During the 1970s she was an active performer of Medieval, Renaissance and Baroque music on the viola da gamba and other historical stringed instruments in the San Francisco Bay Area.
During the 1980s, she had a career as a computer programmer, project manager, and manager-of-project-managers. In 1990 she retired from her programming (then management) career, returned to school to work on an MA in composition, and became active as a composer.
Ms. Michael created several works to accompany modern dance, and has worked with a number of choreographers in the Bay Area.

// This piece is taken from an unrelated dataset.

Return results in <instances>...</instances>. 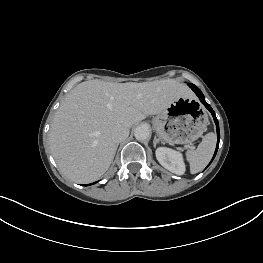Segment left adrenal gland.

She served as composer in residence for the Moving Arts Dance Collective of Walnut Creek, CA from 1998 to 2002, and during that time collaborated with choreographer Anandha Ray to create scores for dance in a variety of media. "Light's Edge" was a symphonic work which was performed by Moving Arts with the Diablo Symphony, a community orchestra. "Maestitia" is a study for two sopranos and live electronic processing. In this unusual piece the singers also dance, and all the sounds are produced live and processed in real time. The score for "Temporal Landscapes," a very popular Moving Arts repertoire piece commenting on our attitude toward waste, is electroacoustic, is based on vocal sounds, marimba, and samples of fencing foils. (Fencing with the saber was a hobby of Ms. Michael’s, and she competed nationally in the Veteran class.)
Her interest in vocal music extended to opera, and her first chamber opera, "The Sealwoman," premiered in June 1996 in a collaborative production by the Berkeley Lyric Opera and Zigzag Theatre of Oakland, CA. Her second chamber opera, "Arachne," received a concert performance in April 2000 and was staged by Goat Hall Productions of San Francisco in the spring of 2002.
She has had several large ensemble works performed. "The Year-Wheel" was premiered by the Oakland East Bay Symphony under conductor Michael Morgan. "Anthem," for chorus and band, was commissioned and premiered by the Contra Costa Children's Chorus and the Contra Costa Wind Symphony.
In the last several years she has devoted her time to the study of the Arabic music, playing quarter-tone accordion and qanun. She has studied with accordionist Elias Lammam and qanun player Jamal Sinno. She performed with various ensembles including Aleph Null, a Persian-jazz fusion band, and Aswat, a community chorus and orchestra that performs Arabic music, Al Azifoon, and Flowers of the Nile.